=== Section Start ===
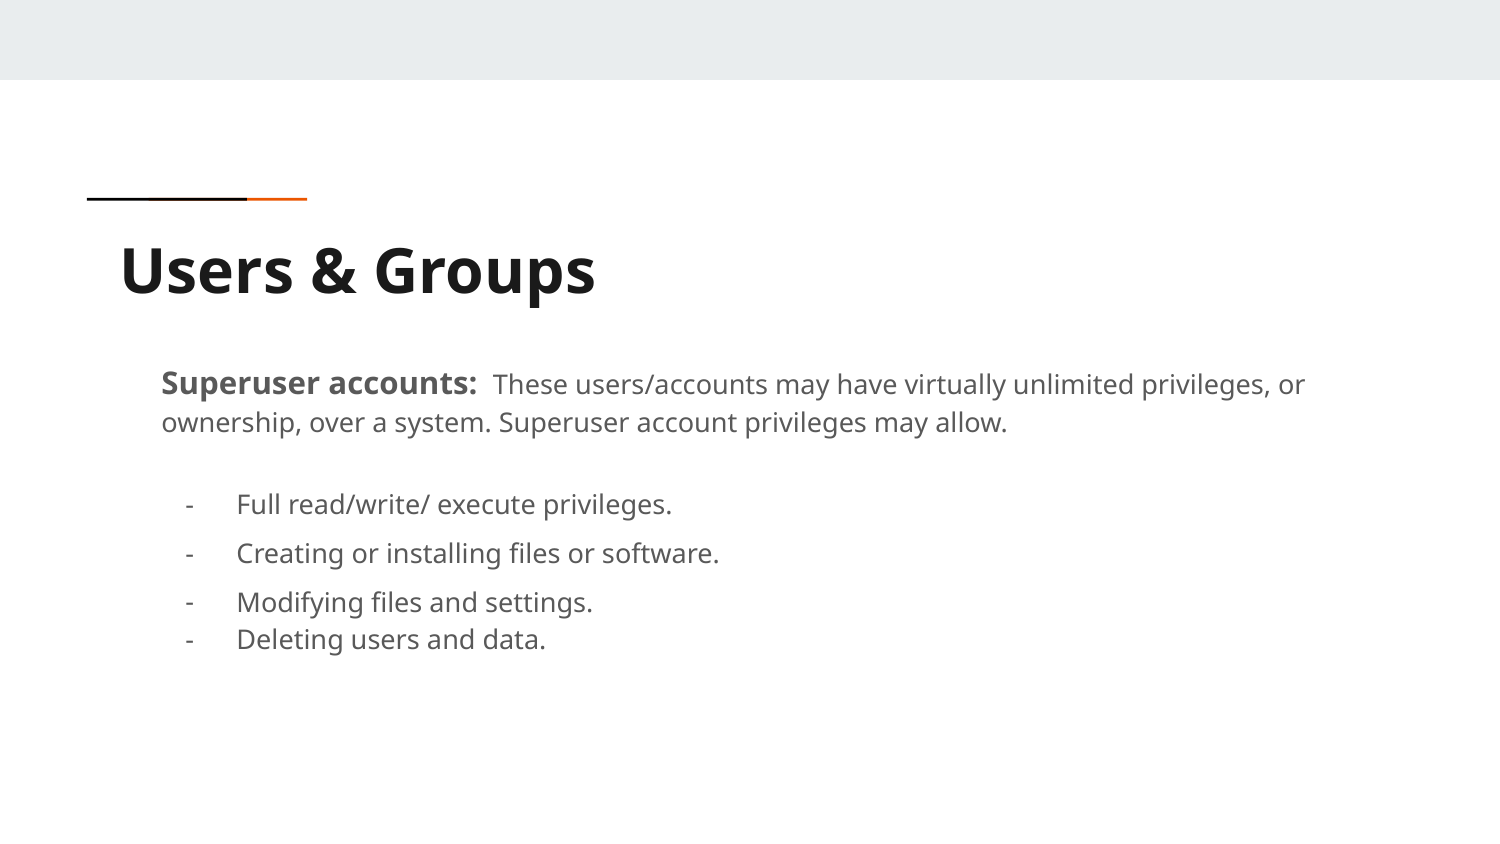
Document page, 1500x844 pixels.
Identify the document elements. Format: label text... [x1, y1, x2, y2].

title Users & Groups [119, 216, 1381, 305]
text_box Superuser accounts: These users/accounts may have virtually unlimited privileges, or ownership, over a system. Superuser account privileges may allow. Full read/write/ execute privileges. Creating or installing files or software. Modifying files and settings. Deleting users and data. [146, 342, 1355, 670]
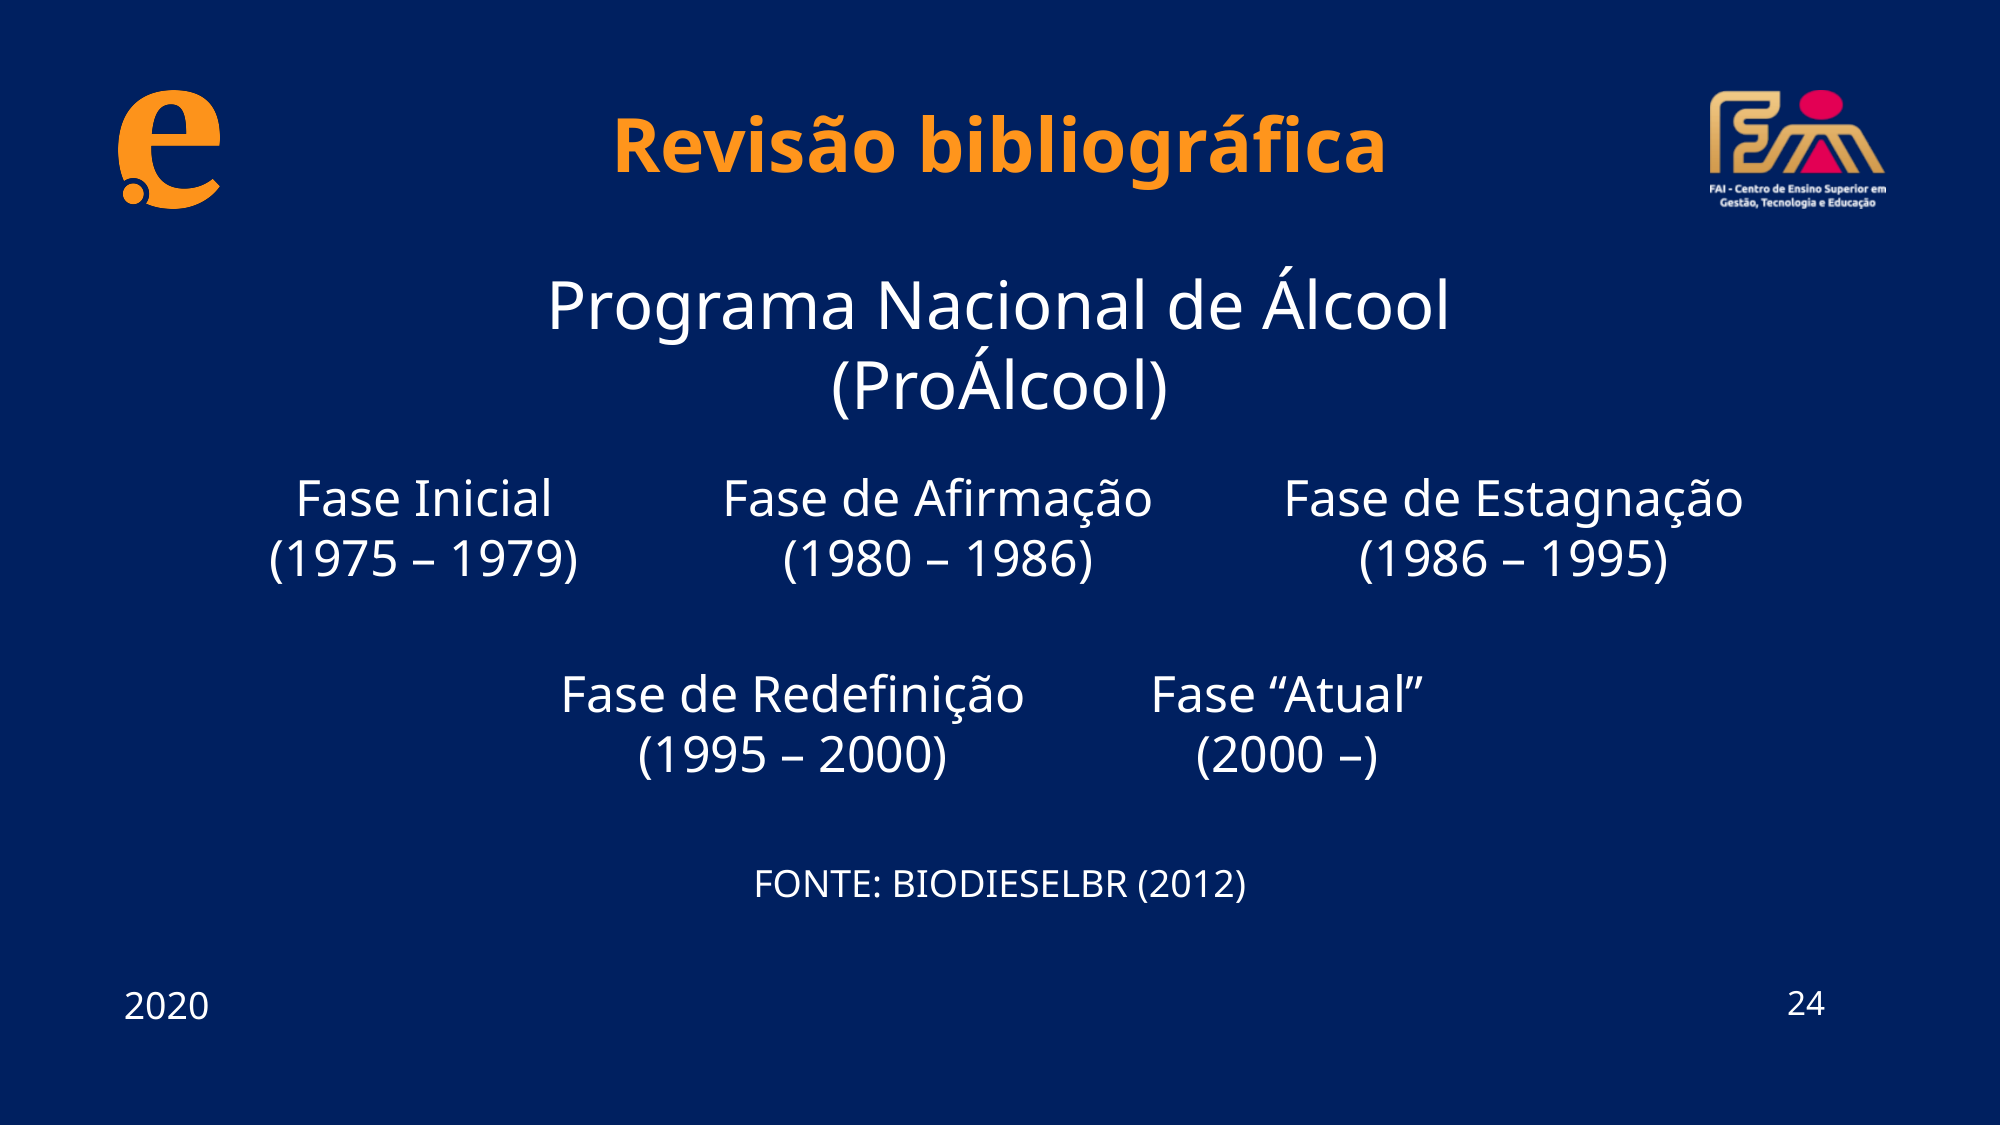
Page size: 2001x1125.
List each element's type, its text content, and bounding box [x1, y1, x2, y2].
=== Section End ===
:: About this task ::
The answer must be the listing above, restated word for word, with no images in it.

:: Your response ::
Document page, 1500x844 pixels.
Identify the document elements. Format: label text... [x1, y1, x2, y2].

title Users & Groups [119, 216, 1381, 305]
text_box Superuser accounts: These users/accounts may have virtually unlimited privileges, or ownership, over a system. Superuser account privileges may allow. Full read/write/ execute privileges. Creating or installing files or software. Modifying files and settings. Deleting users and data. [146, 342, 1355, 670]
Page size: 2001x1125.
List each element's type, its text content, and bounding box [x1, y1, x2, y2].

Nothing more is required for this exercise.